Этцвейн отогнул гриф хитана, подстроил гремушку. Зловредный старый хрыч Фролитц не удержался, учинил западню! Этцвейн очутился в положении, невыносимом для любого уважающего себя музыканта, будучи вынужден играть на хитане после блестящей импровизации неподражаемого Дайстара. Этцвейн задержался на несколько секунд, чтобы хорошо продумать тему, взял вступительный аккорд и сыграл экспозицию — чуть медленнее обычного.
Мелодия струилась — меланхолическая, полная смутных сожалений, как излучины теплой реки среди душистых лугов после захода солнц. Экспозиция закончилась. Фролитц сыграл фразу, задававшую трехдольный пунктирный ритм первой вариации... С неизбежностью рока настало время импровизированной каденции. Всю жизнь Этцвейн мечтал об этой минуте, всю жизнь стремился избежать ее во что бы то ни стало. Слушатели, оркестранты, Фролитц, Дайстар — все безжалостно ждали музыкального соревнования. Один Этцвейн знал, что меряется силами с отцом.

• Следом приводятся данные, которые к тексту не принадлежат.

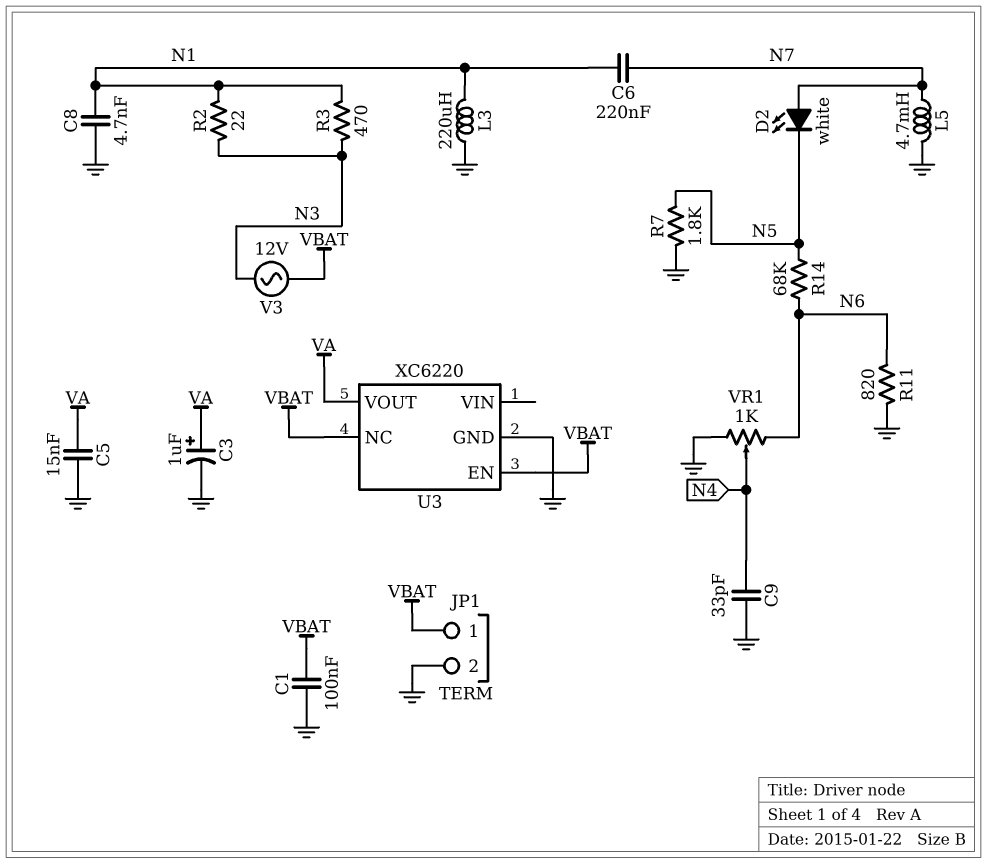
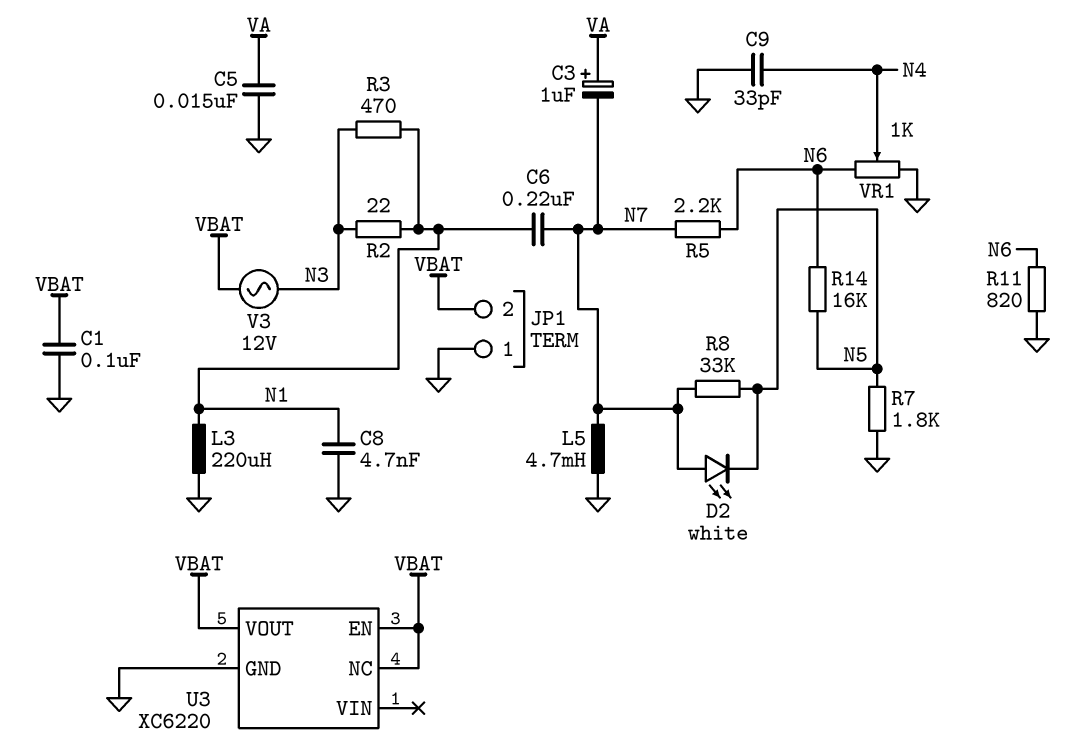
C3: 1uF (plus VA, minus GND) -> 1uF (plus VA, minus N7)
JP1 pin 1: VBAT -> GND
JP1 pin 2: GND -> VBAT
R5: none -> 2.2k (N6, N7)
R8: none -> 33k (N5, N7)
R14: 68k (N5, N6) -> 16k (N5, N6)
U3 pin VOUT: VA -> VBAT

Этцвейн сыграл гармонический ряд аккордов, почти мгновенно приглушая каждый сурдиной. Возникший контраст тембров заинтересовал его — он повторил ряд в обратной последовательности, набирая каждый аккорд под сурдину и сразу же «открывая» резонанс, то есть снимая сурдину — в манере, характерной для игры на гастенге, но почти не применявшейся хитанистами. Не поддавшись кратковременному искушению покрасоваться техникой, Этцвейн повторил основную тему в величественной, скупо орнаментированной манере. Труппа поддержала его ненавязчивым басовым противосложением. Этцвейн подхватил бас и превратил его во вторую тему, слившуюся с первой в странном широком ритме, напоминавшем затаенный хоровой марш, мало-помалу набиравший силу, накативший падающей волной, растекшийся в тихом шипении морской пены... Этцвейн прервал уже нарождавшуюся паузу быстрыми, угловатыми взрывами ужасных диссонансов, но тут же разрешил их мягкой, успокоительной кодой. Пьеса закончилась.